The days Rosenquist spent on these large commercial paintings—he quit in 1960 after a coworker fell to his death on the job—were instrumental in the development of his mature style. “I was trying to gather the essence of an idea,” he says of the early 1960s, when he was working in his Lower Manhattan loft in the legendary building at 3–5 Coenties Slip, where his neighbors included Robert Indiana, Ellsworth Kelly and, just around the corner on Pearl Street, Jasper Johns and Robert Rauschenberg. “My idea was to do a new kind of picture that spilled out the front of the picture plane, instead of receding. Every painting in history had always been like looking out an aperture.

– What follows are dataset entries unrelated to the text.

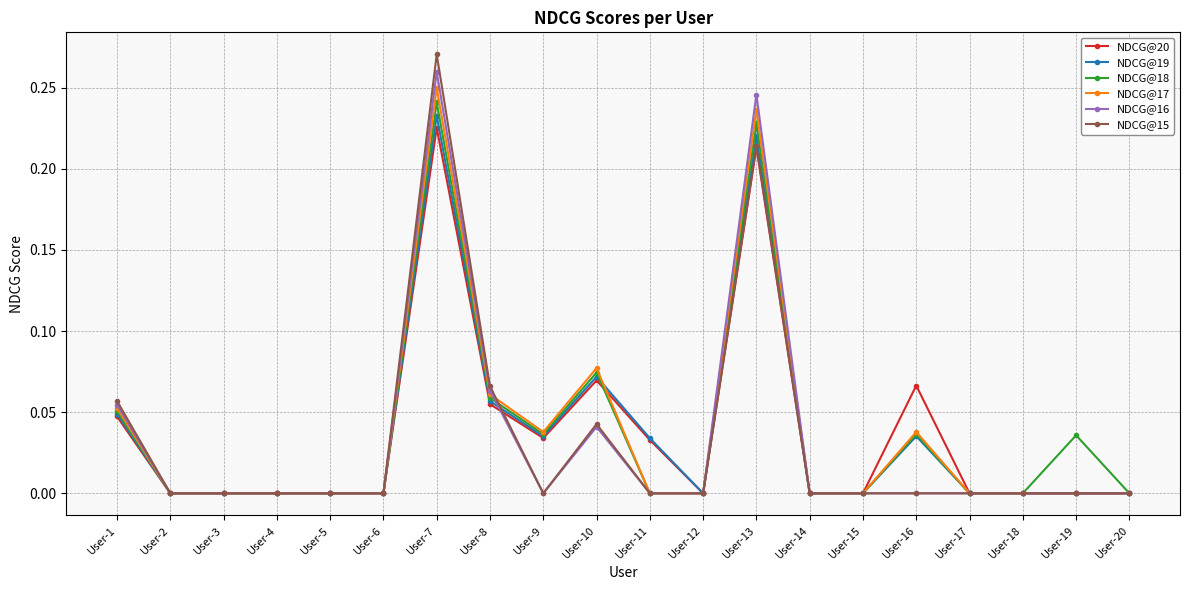

True or false: NDCG@16 has more than 0 points higher than both neighbors.

True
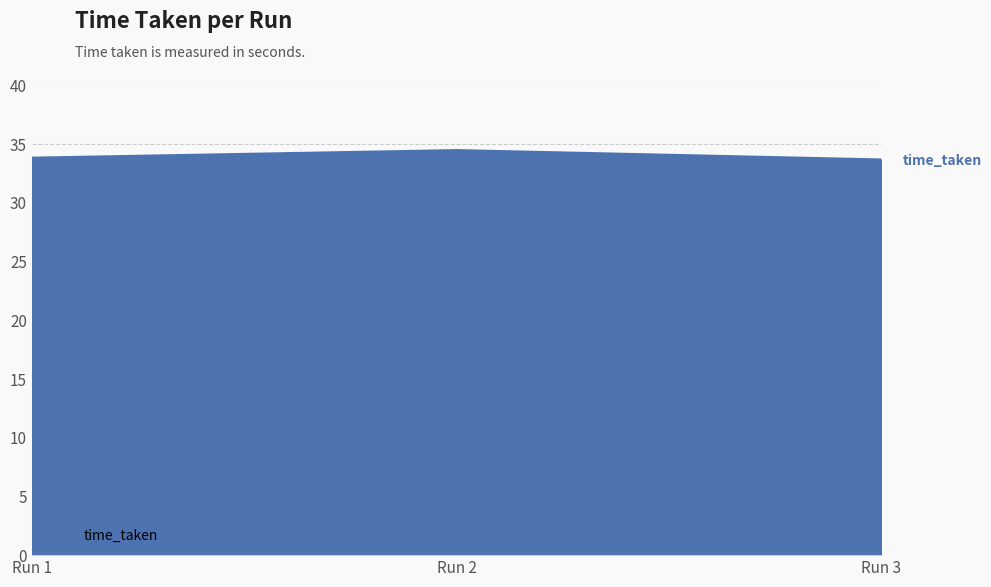

What is the greatest value displayed?

34.5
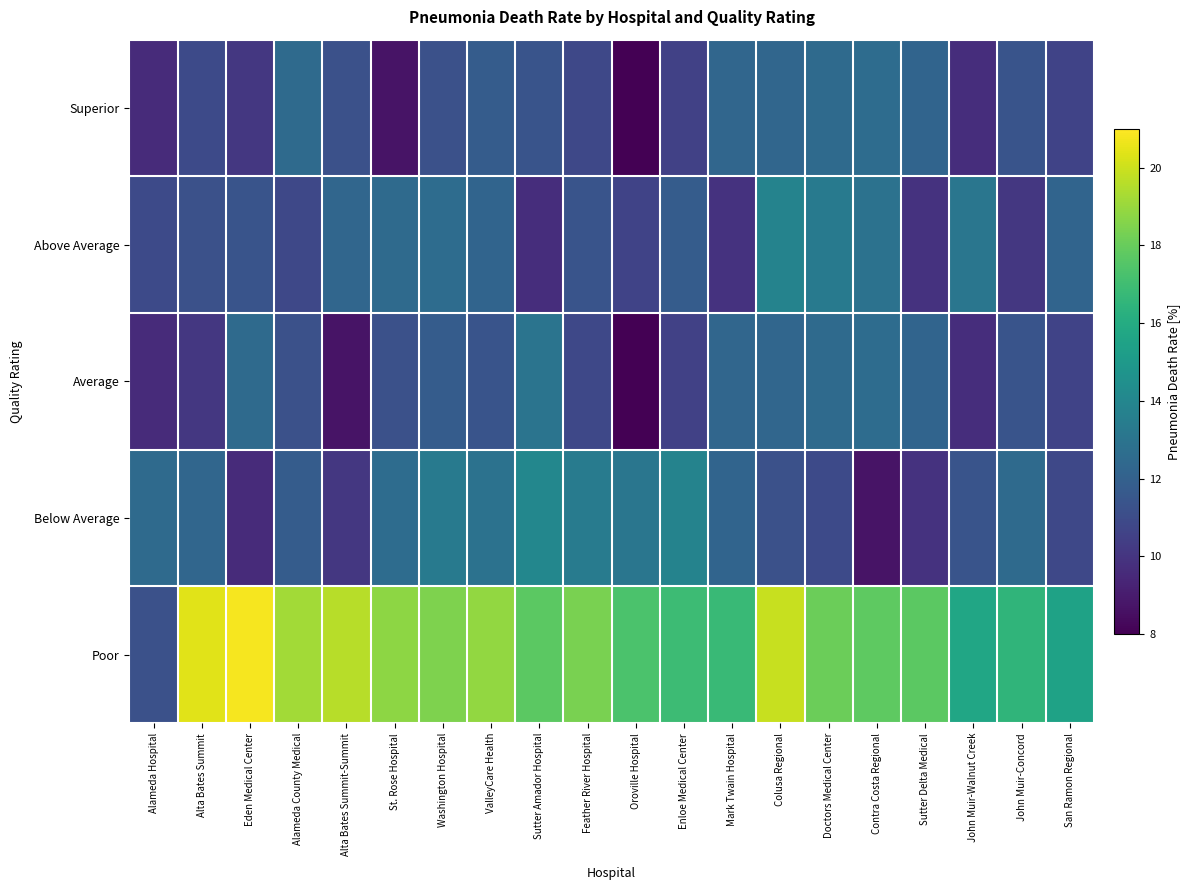

At which category is the sum across all series the highest?

Colusa Regional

But because of this advertising, which I hated, I wanted to try putting fragments of realistic objects into space and having the biggest one be so big you couldn’t quite tell what it was. I just wanted to make a mysterious painting. I still don’t know if I ever succeeded, but it was a feeling I had.”

If he was not sure of his success, many others were, and soon he was showing his “new kind” of pictures to an appreciative audience in New York galleries—first in Richard Bellamy’s trailblazing Green Gallery and then with his longtime dealer, Leo Castelli and beyond. Over the next several decades, Rosenquist would create works whose look and sensibility were unprecedented, epitomized by the colossal F-111, 1964–65. This radically complex, 10-by-86-foot painting (now in the collection of the Museum of Modern Art in New York) juxtaposes fragments including a hair dryer and a plate of spaghetti with a mushroom cloud and the fuselage of the eponymous fighter jet, all set in a dizzying space of delicious saturated color and depicted with dazzling figurative precision. With their exaggerated scale, brash palette and mass-media subjects scrambled together like a digital mash-up predicting a moment 40 years in the future, F-111 and his other paintings of the period marked Rosenquist as one of the leading figures of the rapidly ascending cultural phenomenon known as Pop art.